Eco-Living Magazine

Taking Korea’s Green Growth Vision Global

Posted on the 20 May 2013 by 2ndgreenrevolution @2ndgreenrev

20110208-IMG_0057Korea’s green growth agenda, the focus of a recent post, marked a significant shift for an advanced economy once focused on growth at all costs to a new paradigm of sustainable development, improving the environment, and green technologies.  Korea’s aspirations for its green growth vision were not limited to just within its own borders, however.  While drawing significant international attention to its domestic policies, Korea has also utilized its increasingly prominent global role to advocate green growth.

Korea has worked to accomplish this through several approaches.  It has played a key role in getting green growth front and center on the agenda of major international organizations and conferences.  The Organization for Economic Co-operation and Development (OECD) approved at the ministerial level a Declaration on Green Growth in June 2009.  As host of the G-20 Seoul Summit in November 2010, Korea secured the inclusion of green growth in the summit agenda, and the Seoul Summit Declaration agreed to by G-20 leaders included commitments to support country-led green growth efforts.

Additionally, Korea has launched new international initiatives with the goal of promoting green growth and sustainable development practices.  In 2008 Korea established the East Asia Climate Partnership to support developing economies in building capacity to mitigate climate change while pursuing development.  Korea—the first official development assistance (ODA) recipient country to itself become a donor country—committed to provide $200 million in ODA between 2008 and 2012 to support these efforts.

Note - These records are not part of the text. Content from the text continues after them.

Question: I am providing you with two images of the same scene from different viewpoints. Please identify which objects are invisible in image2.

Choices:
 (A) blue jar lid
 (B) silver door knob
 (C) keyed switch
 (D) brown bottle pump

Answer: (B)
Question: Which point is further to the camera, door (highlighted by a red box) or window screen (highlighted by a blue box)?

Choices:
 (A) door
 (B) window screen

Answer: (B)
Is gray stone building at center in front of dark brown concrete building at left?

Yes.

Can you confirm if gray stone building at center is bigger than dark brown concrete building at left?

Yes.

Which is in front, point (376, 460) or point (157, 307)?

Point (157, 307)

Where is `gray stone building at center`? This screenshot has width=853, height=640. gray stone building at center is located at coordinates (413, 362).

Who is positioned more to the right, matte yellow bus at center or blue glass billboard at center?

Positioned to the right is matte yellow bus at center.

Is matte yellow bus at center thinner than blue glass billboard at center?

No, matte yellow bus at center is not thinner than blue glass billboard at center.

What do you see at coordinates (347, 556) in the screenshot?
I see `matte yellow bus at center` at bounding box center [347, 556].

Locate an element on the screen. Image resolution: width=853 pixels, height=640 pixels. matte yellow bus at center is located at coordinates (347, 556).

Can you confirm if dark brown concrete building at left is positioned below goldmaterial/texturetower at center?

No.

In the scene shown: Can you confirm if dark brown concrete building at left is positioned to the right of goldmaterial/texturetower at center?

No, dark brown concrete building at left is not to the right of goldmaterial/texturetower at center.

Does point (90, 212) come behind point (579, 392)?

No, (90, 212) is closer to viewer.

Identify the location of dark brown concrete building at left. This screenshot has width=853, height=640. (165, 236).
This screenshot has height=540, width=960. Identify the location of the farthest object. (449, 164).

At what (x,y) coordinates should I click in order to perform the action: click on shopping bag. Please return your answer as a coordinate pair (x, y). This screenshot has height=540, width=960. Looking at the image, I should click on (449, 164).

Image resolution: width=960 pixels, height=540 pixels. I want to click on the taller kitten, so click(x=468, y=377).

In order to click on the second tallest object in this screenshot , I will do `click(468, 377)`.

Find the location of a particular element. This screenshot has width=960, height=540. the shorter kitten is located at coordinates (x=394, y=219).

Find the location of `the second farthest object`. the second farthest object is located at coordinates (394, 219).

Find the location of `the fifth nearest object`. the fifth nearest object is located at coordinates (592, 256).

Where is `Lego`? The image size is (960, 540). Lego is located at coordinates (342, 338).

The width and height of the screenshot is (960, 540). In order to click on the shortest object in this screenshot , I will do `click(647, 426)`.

The Global Green Growth Institute (GGGI) was established by the Korean Government in 2010 with the goal of creating an international venue for developing and diffusing policy innovations and best practices to advance environmentally sustainable solutions to economic development.  One of GGGI’s signature activities is to support partner countries plan and implement green growth development strategies.  First initiating these programs in Ethiopia, Brazil and Indonesia in 2010, GGGI launched efforts in Kazakhstan, Cambodia, and the United Arab Emirates in 2011, followed by nine other countries including China and India in 2012.  Ratified as an international organization in October 2012, GGGI includes 18 founding member countries and is headquartered in Seoul.

Korea has also made a concerted push to attract leading international organizations in green growth research, development, and cooperation.  Korea’s city of Incheon was selected in 2012 as the host city for the new United Nations Green Climate Fund, which will be headquartered in Incheon’s Songdo International Business District, one of Asia’s largest green city developments.  Earlier this year, Seoul became the new host city for the secretariat of CITYNET (The Regional Network of Local Authorities for the Management of Human Settlements), an international network of more than 100 cities and local governments from 20 countries in the Asia-Pacific region that cooperate to facilitate solutions and share best practices for urban sustainability, with particular focus on climate change, infrastructure, disaster mitigation and development.

With Korea’s new government focused heavily on addressing domestic economic and social imbalances that emerged through its rapid development, there are some questions as to how actively Korea will continue to take the lead in advancing the global green growth agenda.  Maybe the more important task, and challenge, for Korea in the near term is to consolidate its accomplishments and build the sustainability and resilience of its domestic policies and international initiatives.  As the host and sponsor of prominent new international green growth organizations, Korea has incentive and responsibility to support their goals while demonstrating its own commitment to putting those goals into practice.  While not the only country advancing green growth principles, Korea’s unique role as a bridge between developed and emerging economies has made its leadership critical for bridging the often deep divides between the two on environmental and climate change issues.  This makes its success that much more important—and it is a challenge Korea is up to.